Walking every single day can be quite helpful for a person’s health and if you really look at it properly, could bring about some amazing changes. Walking daily might not sound like much but it if actually done the right way can really bring a lot to the table. The more you walk, the more you can reap the positive side of things that come from it.
The more you walk the more you’re going to do things like lower your risks of stroke and so forth. Walking is better for your heart health than a lot of things, and we should not be ignoring that link that seems to be quite present when it comes to walking. Walking might sound a bit boring, but it’s quite underrated.
NBC News wrote as follows on the topic:
“Walking can be as good as a workout, if not better, than running,” says Dr. Matt Tanneberg, CSCS, a sports Chiropractor and Certified Strength and Conditioning Specialist in Phoenix, Arizona who works with elite athletes. “You hear of people ‘plateauing’ when they continue to do the same workout routine and stop seeing results. I see patients all the time that plateau from running, they will run the same distance, speed and time, day in and day out. You need to constantly be switching up your exercise routine in order to get the maximum benefit for your health.”
Yes, running is more physically demanding, which leads people to label it a “better” workout.
“While I would love to say that walking can be just as effective of a workout as running, I’m not going to lie to you. In fairness, the two really shouldn’t be compared against each other,” says John Ford, certified exercise physiologist, who runs JKF Fitness & Health in New York City. “Running, due to larger muscle recruitment, greater forces exerted and faster motion capability, will always have the proverbial leg up on walking
But while walking may not be a better workout, it may be a better exercise choice for some people.
.”
“With that being said, walking is a really good form of exercise and can help you reach your fitness and weight-loss goals. As a lifelong track athlete, who has marveled at race walkers (check out the Olympic walkers on YouTube!), I don’t scoff at walking,” says Ford. “In fact, walking is the suggested workout over running for many people. For example, those with knee, ankle and back problems and also for people who are overweight to obese. Walking is a lower impact exercise and can be done for longer periods of time.”
And there is no shortage of scientific research to back up the effectiveness of adding walking to your fitness routine.

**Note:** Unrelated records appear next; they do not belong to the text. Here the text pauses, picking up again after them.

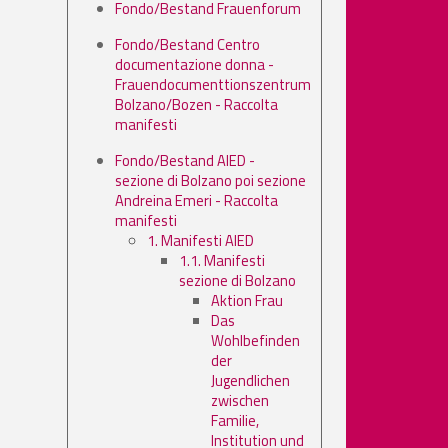
Fondo/Bestand Frauenforum
Fondo/Bestand Centro
documentazione donna -
Frauendocumenttionszentrum
Bolzano/Bozen - Raccolta
manifesti
Fondo/Bestand AIED -
sezione di Bolzano poi sezione
Andreina Emeri - Raccolta
manifesti
1. Manifesti AIED
1.1. Manifesti
sezione di Bolzano
Aktion Frau
Das
Wohlbefinden
der
Jugendlichen
zwischen
Familie,
Institution und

“There are many reasons to walk for exercise,” says Ann Green, M.S., past heptathlon world athlete, yoga teacher and fitness studio owner. “Walking improves fitness, cardiac health, alleviates depression and fatigue, improves mood, creates less stress on joints and reduces pain, can prevent weight gain, reduce risk for cancer and chronic disease, improve endurance, circulation, and posture, and the list goes on…”
When comparing the results of the most recent National Runners’ Health Study with the National Walkers’ Health Study, researchers found that the energy used for moderate-intensity walking and vigorous-intensity running resulted in similar reductions in risk for high blood pressure, high cholesterol, diabetes and heart disease over the study’s six year period.
Taking the time to walk for just thirty minutes a day can help improve your body’s stiffness levels, help you become happier, and leave you losing more weight than you might expect to. Don’t pretend walking isn’t going to do anything at all, it can be a very important part of working out. If you’re going to do things, make sure you do them correctly.